Here is a copy of the Settlement Agreement and Corrective Action Plan that Phoenix Cardiac Surgery entered into with DHHS.
Phoenix Cardiac Surgery’s experience is a sobering reminder that the cost of compliance is often significantly less expensive than the cost of non-compliance. The Settlement Agreement between DHHS and Phoenix Cardiac Surgery clearly indicates that DHHS’ three primary concerns were:
1. The alleged failure to implement administrative and technical safeguards;
2. The alleged failure to train staff; and
3. The alleged failure to properly contract with Business Associates.
DHHS states very plainly in the Settlement Agreement, “From September 1, 2005 until November 1, 2009, Covered Entity failed to have in place appropriate and reasonable administrative and technical safeguards to protect the privacy of protected health information (PHI).“ Consequently, it should be very clear to health care providers that DHHS takes a providers failure to implement policies and procedures to protect the privacy and security of protected health information very seriously and will take action against a provider given the opportunity to do so.
It should be noted that although it entered into a Settlement Agreement with DHHS, Phoenix Cardiac Surgery did not admit or acknowledge any liability or wrongdoing in the Settlement Agreement.

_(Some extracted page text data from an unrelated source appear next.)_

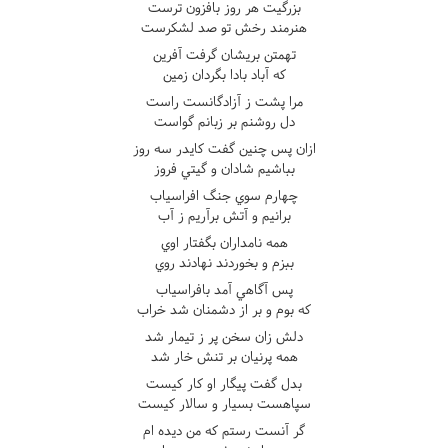
بزرگيت هر روز بافزون ترست
هنرمند رخش تو صد لشکرست
تهمتن بريشان گرفت آفرين
که آباد بادا بگردان زمين
مرا پشت ز آزادگانست راست
دل روشنم بر زبانم گواست
ازان پس چنين گفت کايدر سه روز
بباشيم شادان و گيتي فروز
چهارم سوي جنگ افراسياب
برانيم و آتش برآريم ز آب
همه نامداران بگفتار اوي
ببزم و بخوردند نهادند روي
پس آگاهي آمد بافراسياب
که بوم و بر از دشمنان شد خراب
دلش زان سخن پر ز تيمار شد
همه پرنيان بر تنش خار شد
بدل گفت پيگار او کار کيست
سپاهست بسيار و سالار کيست
گر آنست رستم که من ديده ام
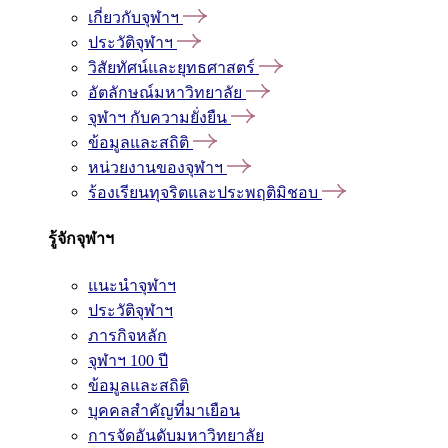
เกี่ยวกับจุฬาฯ
ประวัติจุฬาฯ
วิสัยทัศน์และยุทธศาสตร์
อัตลักษณ์มหาวิทยาลัย
จุฬาฯ กับความยั่งยืน
ข้อมูลและสถิติ
หน่วยงานของจุฬาฯ
ร้องเรียนทุจริตและประพฤติมิชอบ
รู้จักจุฬาฯ
แนะนำจุฬาฯ
ประวัติจุฬาฯ
ภารกิจหลัก
จุฬาฯ 100 ปี
ข้อมูลและสถิติ
บุคคลสำคัญที่มาเยือน
การจัดอันดับมหาวิทยาลัย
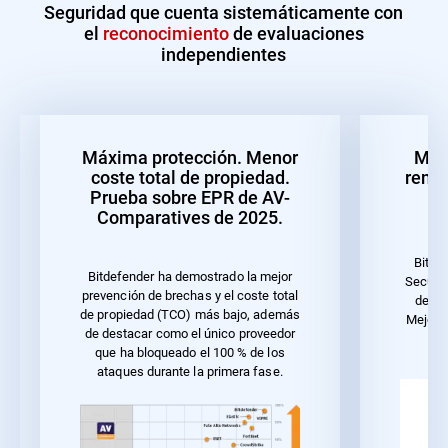
Seguridad que cuenta sistemáticamente con
el
reconocimiento
de evaluaciones
independientes
Máxima protección. Menor
Mejo
coste total de propiedad.
rendi
Prueba sobre EPR de AV-
Comparatives de 2025.
Bitde
Bitdefender ha demostrado la mejor
Securit
prevención de brechas y el coste total
de 20
de propiedad (TCO) más bajo, además
Mejor r
de destacar como el único proveedor
u
que ha bloqueado el 100 % de los
ataques durante la primera fase.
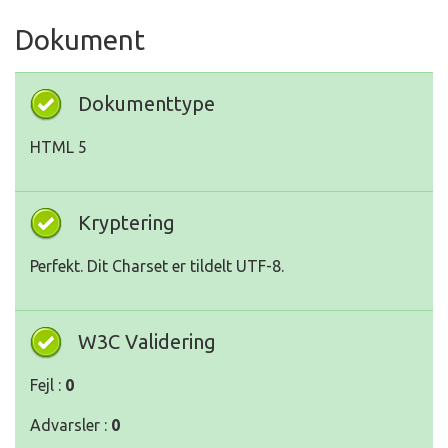
Dokument
Dokumenttype
HTML 5
Kryptering
Perfekt. Dit Charset er tildelt UTF-8.
W3C Validering
Fejl :
0
Advarsler :
0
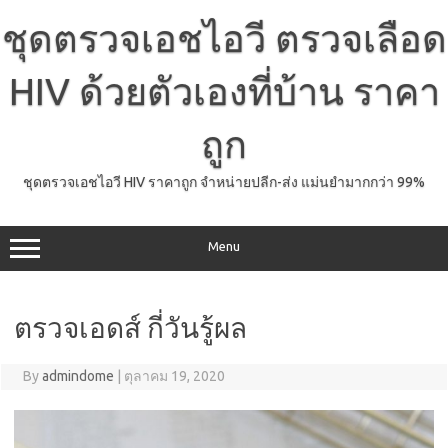
Skip
to
ชุดตรวจเอชไอวี ตรวจเลือด
content
HIV ด้วยตัวเองที่บ้าน ราคา
ถูก
ชุดตรวจเอชไอวี HIV ราคาถูก จำหน่ายปลีก-ส่ง แม่นยำมากกว่า 99%
Menu
ตรวจเอดส์ กี่วันรู้ผล
By
admindome
|
ตุลาคม 19, 2020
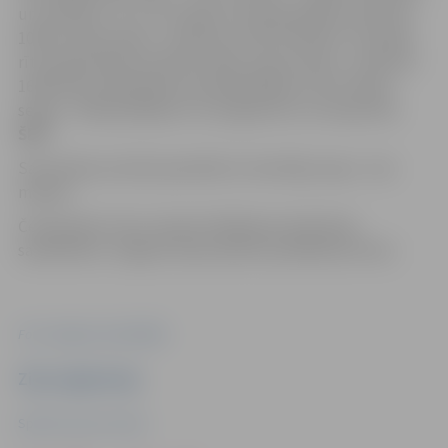
un sestdien, 12. un 13. jūnijā, rīta sesija sāksies pulksten
10:00, vakara sesija – pulksten 17:00. Svētdien, 14. jūnijā,
rīta sesija sāksies pulksten 9:00, vakara sesija – pulksten
16:00. Rīta sesijā plānoti priekšpeldējumi, bet vakara
sesijā – fināla peldējumi. Ar programmu var iepazīties
ŠEIT
.
Sacensības aicināti apmeklēt arī skatītāji, ieeja – bez
maksas.
Čempionātu rīko Latvijas Peldēšanas federācija
sadarbībā ar Jelgavas Specializēto peldēšanas skolu.
Foto: Jelgavas pašvaldība
Ziņu sagatavoja
Sporta servisa centrs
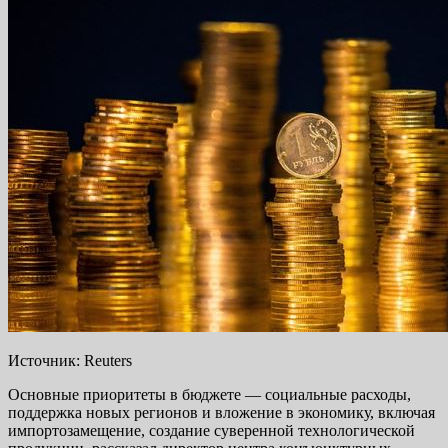
Источник: Reuters
Основные приоритеты в бюджете — социальные расходы,
поддержка новых регионов и вложение в экономику, включая
импортозамещение, создание суверенной технологической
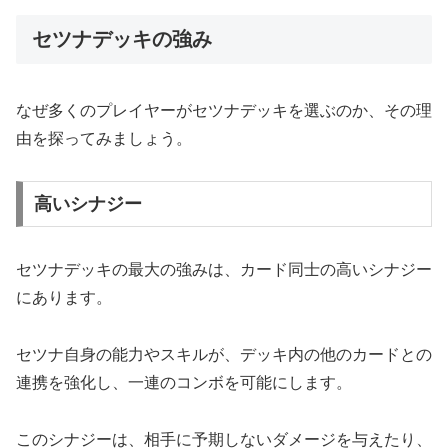
セツナデッキの強み
なぜ多くのプレイヤーがセツナデッキを選ぶのか、その理
由を探ってみましょう。
高いシナジー
セツナデッキの最大の強みは、カード同士の高いシナジー
にあります。
セツナ自身の能力やスキルが、デッキ内の他のカードとの
連携を強化し、一連のコンボを可能にします。
このシナジーは、相手に予期しないダメージを与えたり、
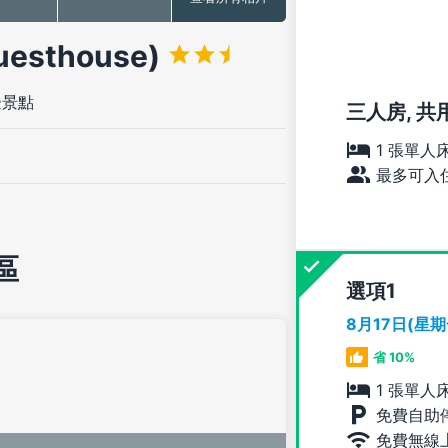
esthouse)
邊景點
三人房, 共
1 張單人
最多可入住
區
選項
8月17日(星
省 10%
1 張單人
免費自助
免費無線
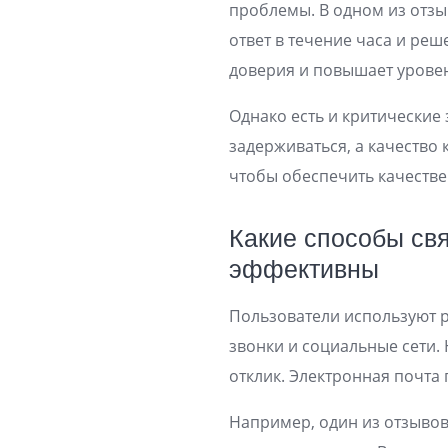
проблемы. В одном из отзы
ответ в течение часа и ре
доверия и повышает уровен
Однако есть и критические
задерживаться, а качество
чтобы обеспечить качеств
Какие способы свя
эффективны
Пользователи используют 
звонки и социальные сети.
отклик. Электронная почта
Например, один из отзывов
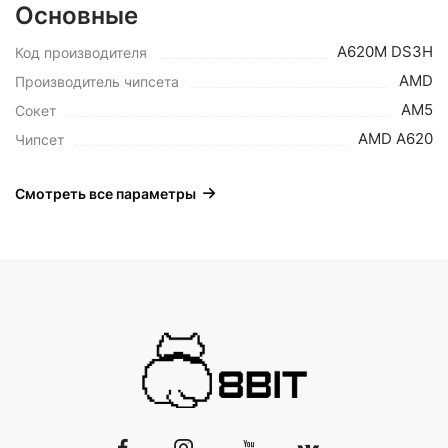
Основные
A620M DS3H
Код производителя
AMD
Производитель чипсета
AM5
Сокет
AMD A620
Чипсет
Смотреть все параметры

I can assist your practice or other healthcare entity in:
- Reviewing its current privacy and security policies (if any),
- Conducting a gap analysis to determine any deficiencies that might exist
- Developing any new privacy and security policies that are necessary
- Documenting all privacy and security policies
- Conducting training for staff
Business Associate Compliance
DHHS did not have the legal authority to directly regulate business associates prior to 2009. This changed with the American Reinvestment Act of 2009 which made material changes to HIPAA. DHHS published new and revised regulations (commonly referred to as the “Omnibus HIPAA Rules” or “Final Rules”) on January 25, 2013 with a compliance date of September 23, 2013. With the new Omnibus HIPAA Rules, DHHS now directly regulates business associates and has the authority to bring enforcement actions, including the imposition of civil money penalties, against Business Associates. This means that DHHS can now bring the type of enforcement that it brought against Phoenix Cardiac Surgery, including the hefty fine, against Business Associates.
Under HIPAA, a Business Associate is any entity the accesses, discloses, maintains or uses protected health information (PHI) about a patient for, or on behalf of, a covered entity. This may include the following types of service providers:
- medical billing companies
- physician practice companies
- revenue enhancement consultants
- computer service providers which may have network access that provides access to protected health information
- attorneys that use or have access to PHI
- auditors and accountants that use or have access to PHI
- cloud-based electronic information storage companies (including electronic medical record providers)
- records storage companies
- document destruction (shredding) companies
If your company performs any of these or similar services that may include maintained of or access to PHI, even if your company doesn’t actually view or use the PHI in the performance of the services, your company is a Business Associate and is now directly regulated by HIPAA. As such, your company now needs a full set of HIPAA compliance policies and procedures to ensure that your company is complying with its HIPAA obligations.